## Task goal
Copy out each of the entries below, swapping "readable" for "legible" and keeping everything else as it stands. Leave the pictures out.
▼▼▼
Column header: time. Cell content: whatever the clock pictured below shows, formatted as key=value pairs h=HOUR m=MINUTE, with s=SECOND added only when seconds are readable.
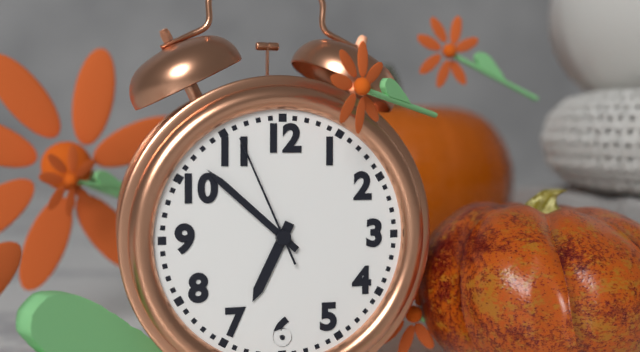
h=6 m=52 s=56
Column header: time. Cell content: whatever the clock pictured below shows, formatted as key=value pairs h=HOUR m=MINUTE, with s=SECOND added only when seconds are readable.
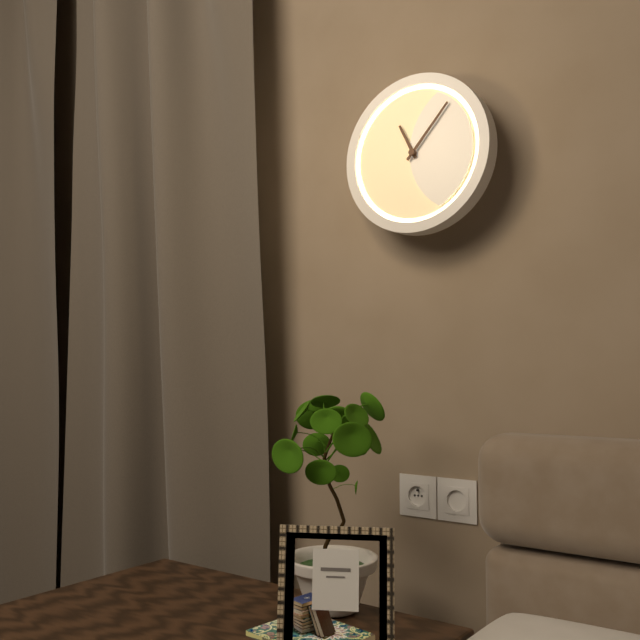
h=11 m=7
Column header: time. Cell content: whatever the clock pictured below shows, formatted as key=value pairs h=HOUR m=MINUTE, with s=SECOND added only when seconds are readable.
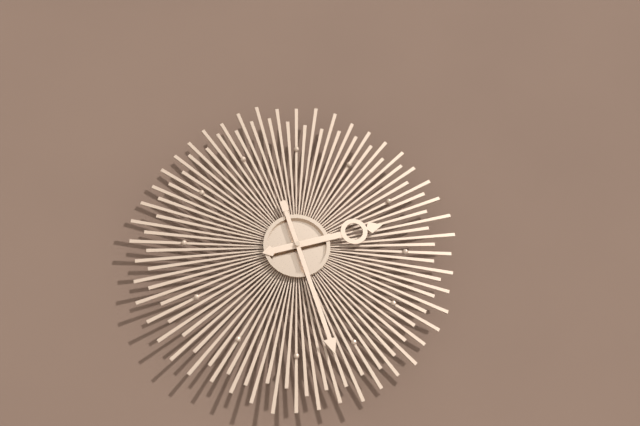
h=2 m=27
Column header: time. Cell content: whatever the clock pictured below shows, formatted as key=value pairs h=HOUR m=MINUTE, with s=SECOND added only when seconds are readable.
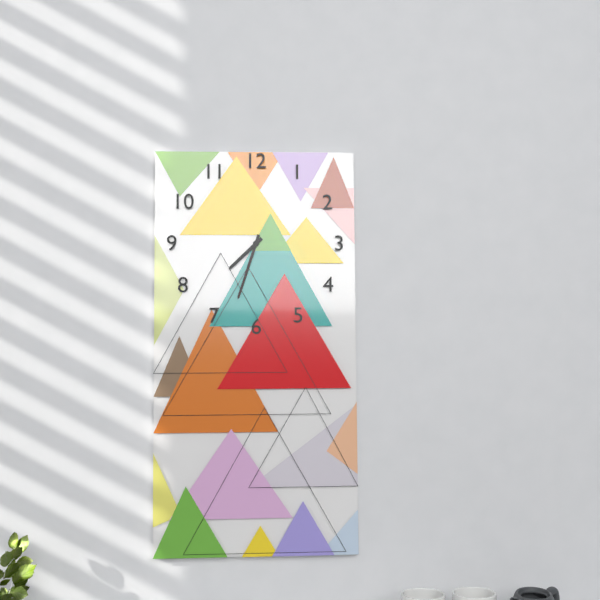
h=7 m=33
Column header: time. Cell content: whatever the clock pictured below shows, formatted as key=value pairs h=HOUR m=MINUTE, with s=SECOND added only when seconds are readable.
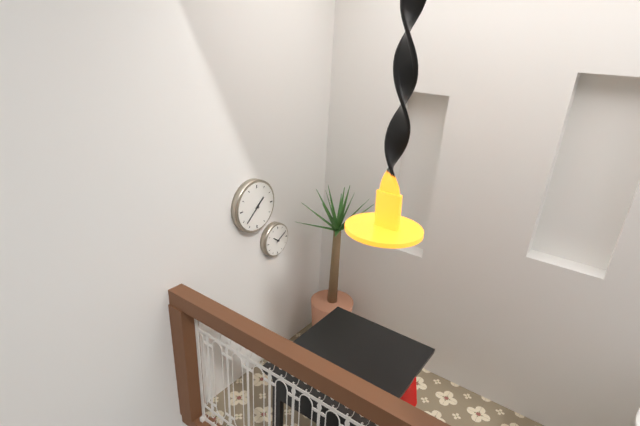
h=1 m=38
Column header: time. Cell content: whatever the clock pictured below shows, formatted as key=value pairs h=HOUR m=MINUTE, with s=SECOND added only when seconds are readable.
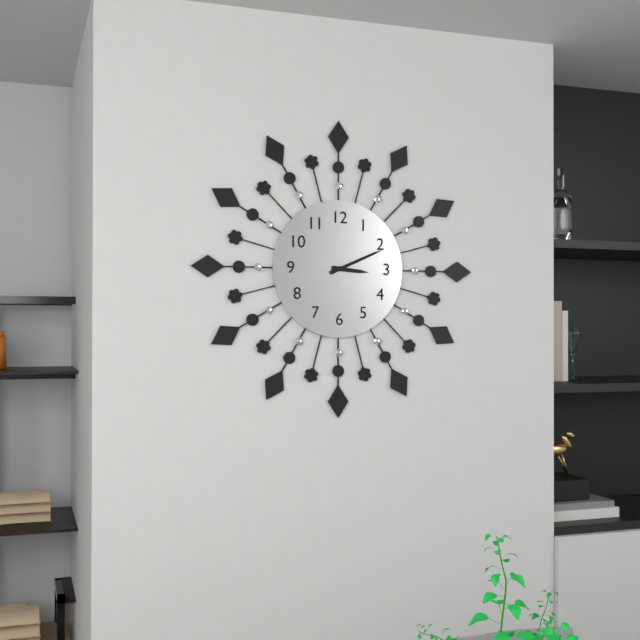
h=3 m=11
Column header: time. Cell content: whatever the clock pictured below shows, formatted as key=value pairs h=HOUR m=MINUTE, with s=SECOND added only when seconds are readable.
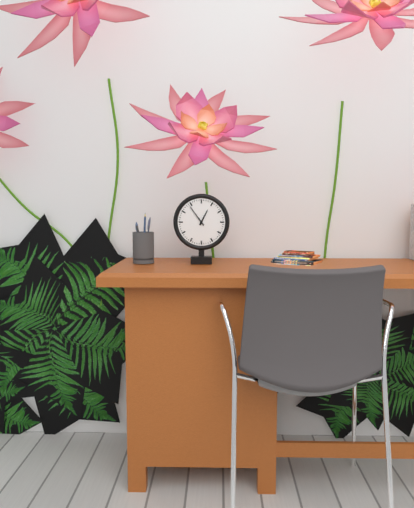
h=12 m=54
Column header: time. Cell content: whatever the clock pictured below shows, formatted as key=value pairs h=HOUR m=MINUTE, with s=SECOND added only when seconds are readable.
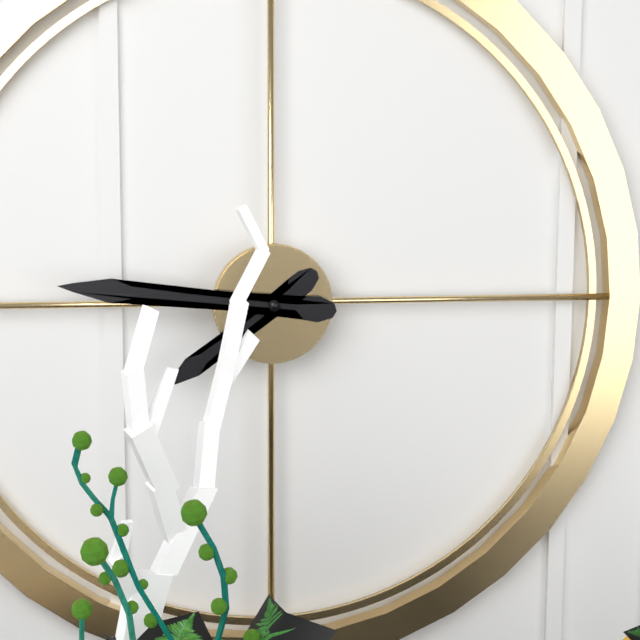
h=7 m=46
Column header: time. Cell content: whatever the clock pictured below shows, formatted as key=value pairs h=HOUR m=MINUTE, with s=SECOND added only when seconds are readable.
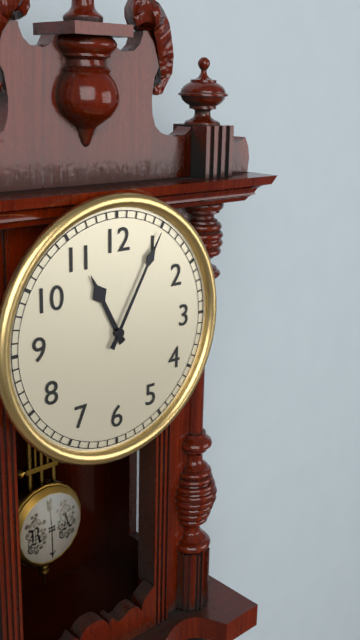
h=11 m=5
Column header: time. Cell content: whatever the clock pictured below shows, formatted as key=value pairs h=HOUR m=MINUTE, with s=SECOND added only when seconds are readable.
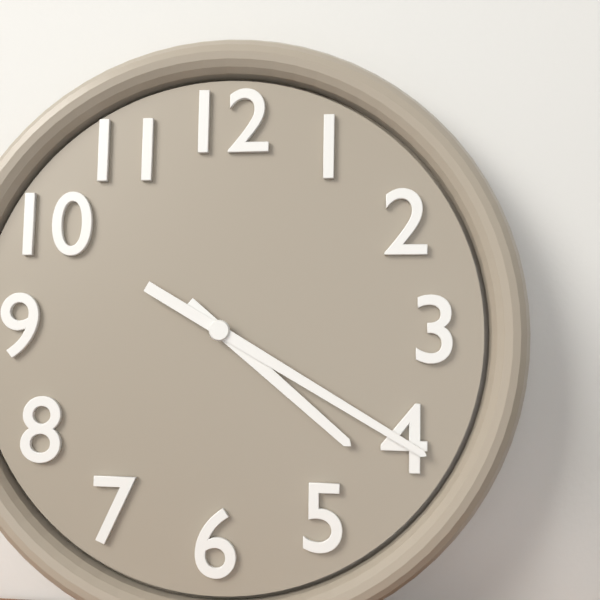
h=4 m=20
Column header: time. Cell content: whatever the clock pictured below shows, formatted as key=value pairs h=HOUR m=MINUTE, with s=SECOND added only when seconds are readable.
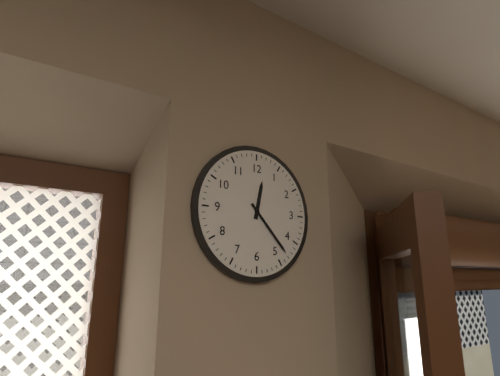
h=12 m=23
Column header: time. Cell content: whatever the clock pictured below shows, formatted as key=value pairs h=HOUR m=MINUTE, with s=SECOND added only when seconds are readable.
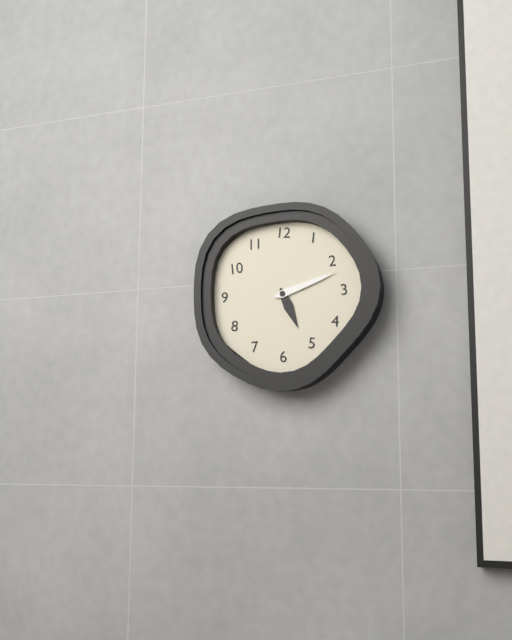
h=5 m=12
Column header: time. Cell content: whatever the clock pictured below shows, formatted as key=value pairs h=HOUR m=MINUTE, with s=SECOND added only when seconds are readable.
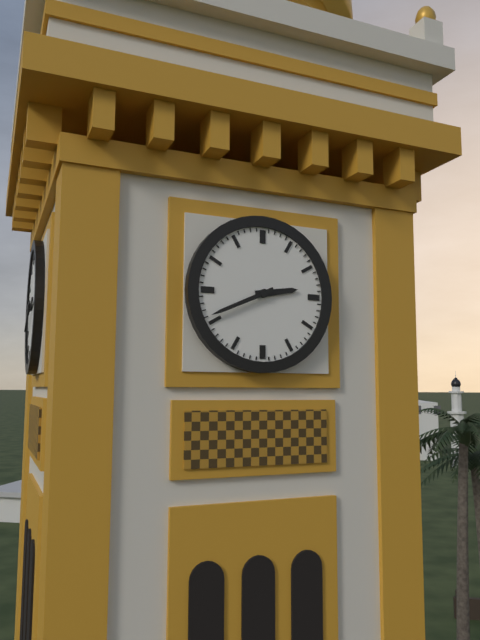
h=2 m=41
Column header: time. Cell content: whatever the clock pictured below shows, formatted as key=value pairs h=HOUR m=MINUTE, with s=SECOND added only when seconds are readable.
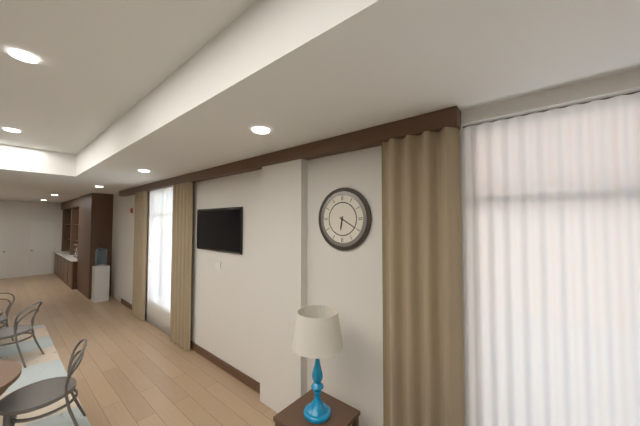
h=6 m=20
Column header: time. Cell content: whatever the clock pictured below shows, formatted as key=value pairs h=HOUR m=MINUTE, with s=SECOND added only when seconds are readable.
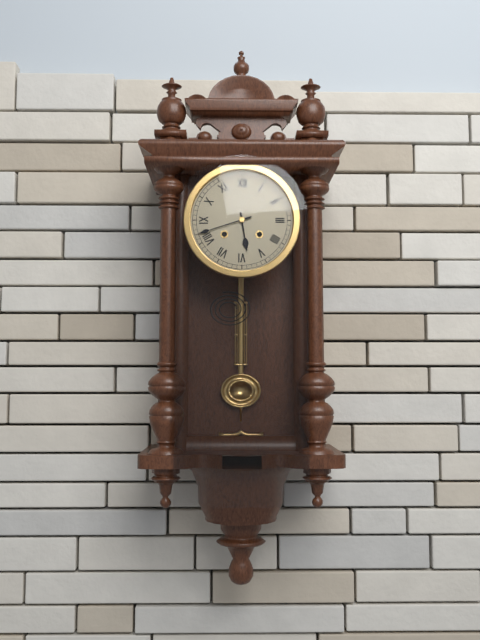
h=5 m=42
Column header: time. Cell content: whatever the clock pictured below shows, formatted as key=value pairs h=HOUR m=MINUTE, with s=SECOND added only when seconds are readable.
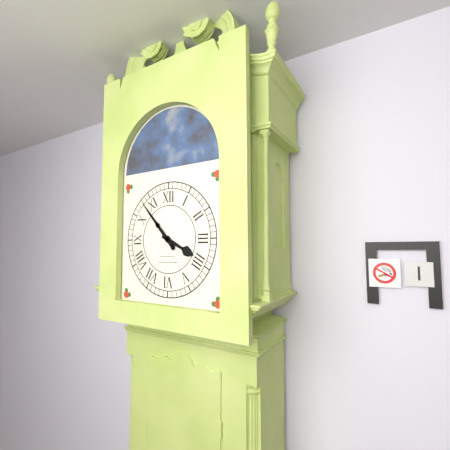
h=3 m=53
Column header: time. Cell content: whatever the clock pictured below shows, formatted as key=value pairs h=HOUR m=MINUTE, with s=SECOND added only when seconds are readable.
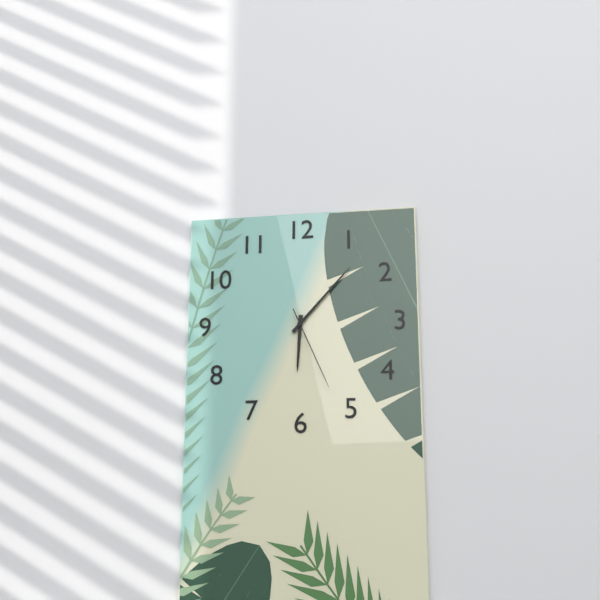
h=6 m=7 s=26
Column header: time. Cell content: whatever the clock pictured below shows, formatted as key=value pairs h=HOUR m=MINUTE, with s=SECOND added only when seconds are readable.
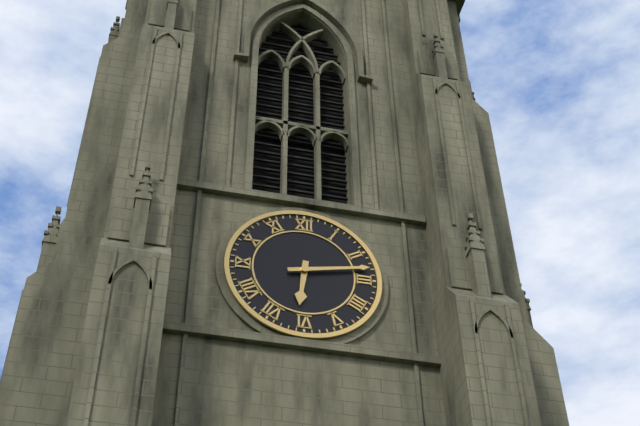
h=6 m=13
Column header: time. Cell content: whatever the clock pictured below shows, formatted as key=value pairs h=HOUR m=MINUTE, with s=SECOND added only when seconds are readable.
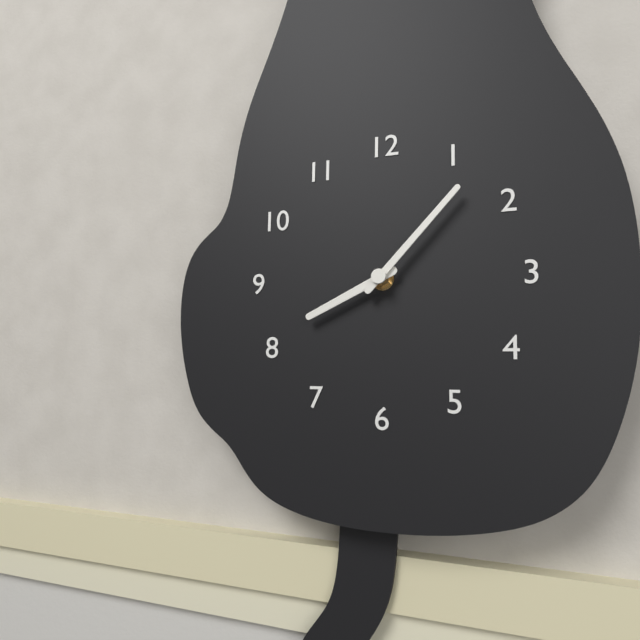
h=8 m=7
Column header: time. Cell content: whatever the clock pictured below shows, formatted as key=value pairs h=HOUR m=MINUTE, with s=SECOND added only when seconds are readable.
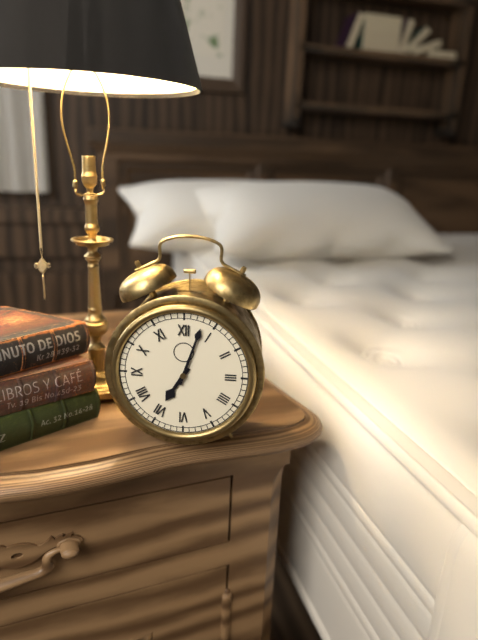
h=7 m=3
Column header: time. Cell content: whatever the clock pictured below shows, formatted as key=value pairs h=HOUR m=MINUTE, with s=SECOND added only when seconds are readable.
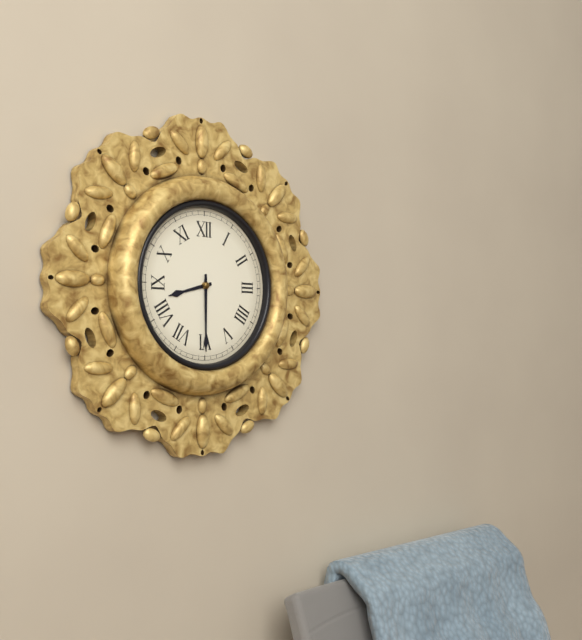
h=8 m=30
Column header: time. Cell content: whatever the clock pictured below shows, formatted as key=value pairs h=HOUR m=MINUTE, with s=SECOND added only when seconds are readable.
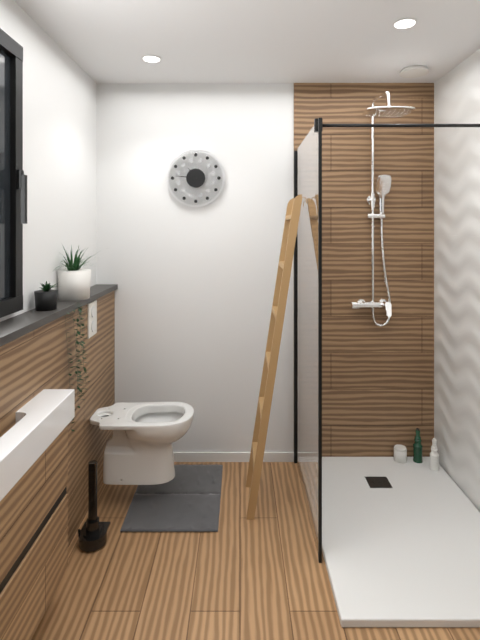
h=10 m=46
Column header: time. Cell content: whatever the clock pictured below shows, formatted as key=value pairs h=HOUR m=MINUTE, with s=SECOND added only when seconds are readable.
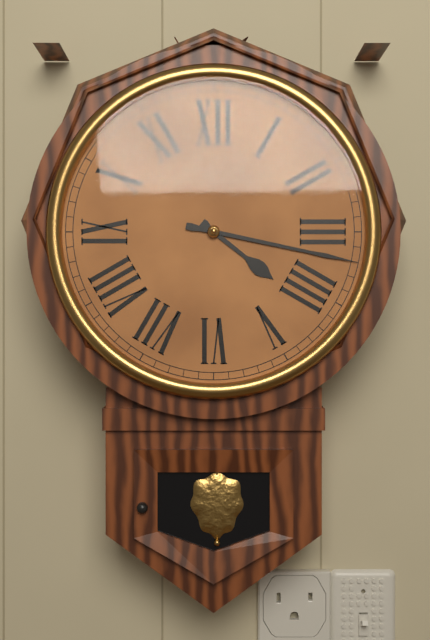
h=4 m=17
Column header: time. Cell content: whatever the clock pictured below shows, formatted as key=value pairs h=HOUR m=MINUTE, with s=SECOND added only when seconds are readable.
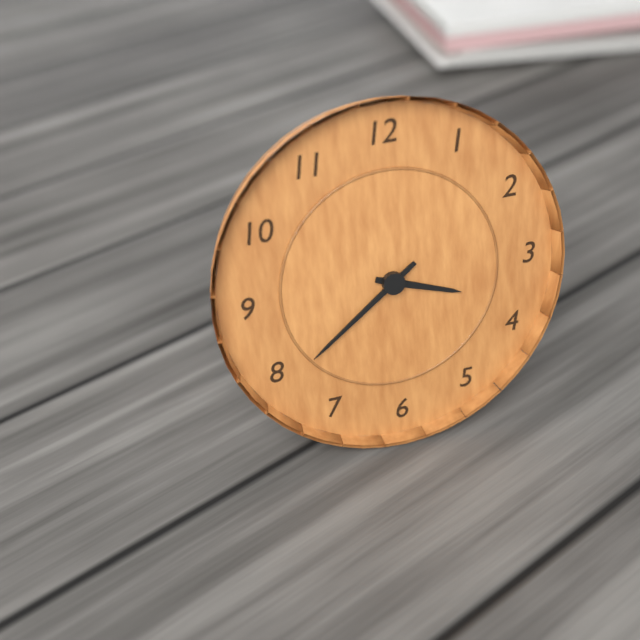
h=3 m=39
▲▲▲
## Finished answer
Column header: time. Cell content: whatever the clock pictured below shows, formatted as key=value pairs h=HOUR m=MINUTE, with s=SECOND added only when seconds are legible.
h=6 m=52 s=56
Column header: time. Cell content: whatever the clock pictured below shows, formatted as key=value pairs h=HOUR m=MINUTE, with s=SECOND added only when seconds are legible.
h=11 m=7
Column header: time. Cell content: whatever the clock pictured below shows, formatted as key=value pairs h=HOUR m=MINUTE, with s=SECOND added only when seconds are legible.
h=2 m=27
Column header: time. Cell content: whatever the clock pictured below shows, formatted as key=value pairs h=HOUR m=MINUTE, with s=SECOND added only when seconds are legible.
h=7 m=33
Column header: time. Cell content: whatever the clock pictured below shows, formatted as key=value pairs h=HOUR m=MINUTE, with s=SECOND added only when seconds are legible.
h=1 m=38
Column header: time. Cell content: whatever the clock pictured below shows, formatted as key=value pairs h=HOUR m=MINUTE, with s=SECOND added only when seconds are legible.
h=3 m=11
Column header: time. Cell content: whatever the clock pictured below shows, formatted as key=value pairs h=HOUR m=MINUTE, with s=SECOND added only when seconds are legible.
h=12 m=54
Column header: time. Cell content: whatever the clock pictured below shows, formatted as key=value pairs h=HOUR m=MINUTE, with s=SECOND added only when seconds are legible.
h=7 m=46
Column header: time. Cell content: whatever the clock pictured below shows, formatted as key=value pairs h=HOUR m=MINUTE, with s=SECOND added only when seconds are legible.
h=11 m=5
Column header: time. Cell content: whatever the clock pictured below shows, formatted as key=value pairs h=HOUR m=MINUTE, with s=SECOND added only when seconds are legible.
h=4 m=20
Column header: time. Cell content: whatever the clock pictured below shows, formatted as key=value pairs h=HOUR m=MINUTE, with s=SECOND added only when seconds are legible.
h=12 m=23
Column header: time. Cell content: whatever the clock pictured below shows, formatted as key=value pairs h=HOUR m=MINUTE, with s=SECOND added only when seconds are legible.
h=5 m=12
Column header: time. Cell content: whatever the clock pictured below shows, formatted as key=value pairs h=HOUR m=MINUTE, with s=SECOND added only when seconds are legible.
h=2 m=41
Column header: time. Cell content: whatever the clock pictured below shows, formatted as key=value pairs h=HOUR m=MINUTE, with s=SECOND added only when seconds are legible.
h=6 m=20
Column header: time. Cell content: whatever the clock pictured below shows, formatted as key=value pairs h=HOUR m=MINUTE, with s=SECOND added only when seconds are legible.
h=5 m=42
Column header: time. Cell content: whatever the clock pictured below shows, formatted as key=value pairs h=HOUR m=MINUTE, with s=SECOND added only when seconds are legible.
h=3 m=53
Column header: time. Cell content: whatever the clock pictured below shows, formatted as key=value pairs h=HOUR m=MINUTE, with s=SECOND added only when seconds are legible.
h=6 m=7 s=26
Column header: time. Cell content: whatever the clock pictured below shows, formatted as key=value pairs h=HOUR m=MINUTE, with s=SECOND added only when seconds are legible.
h=6 m=13
Column header: time. Cell content: whatever the clock pictured below shows, formatted as key=value pairs h=HOUR m=MINUTE, with s=SECOND added only when seconds are legible.
h=8 m=7
Column header: time. Cell content: whatever the clock pictured below shows, formatted as key=value pairs h=HOUR m=MINUTE, with s=SECOND added only when seconds are legible.
h=7 m=3
Column header: time. Cell content: whatever the clock pictured below shows, formatted as key=value pairs h=HOUR m=MINUTE, with s=SECOND added only when seconds are legible.
h=8 m=30
Column header: time. Cell content: whatever the clock pictured below shows, formatted as key=value pairs h=HOUR m=MINUTE, with s=SECOND added only when seconds are legible.
h=10 m=46
Column header: time. Cell content: whatever the clock pictured below shows, formatted as key=value pairs h=HOUR m=MINUTE, with s=SECOND added only when seconds are legible.
h=4 m=17
Column header: time. Cell content: whatever the clock pictured below shows, formatted as key=value pairs h=HOUR m=MINUTE, with s=SECOND added only when seconds are legible.
h=3 m=39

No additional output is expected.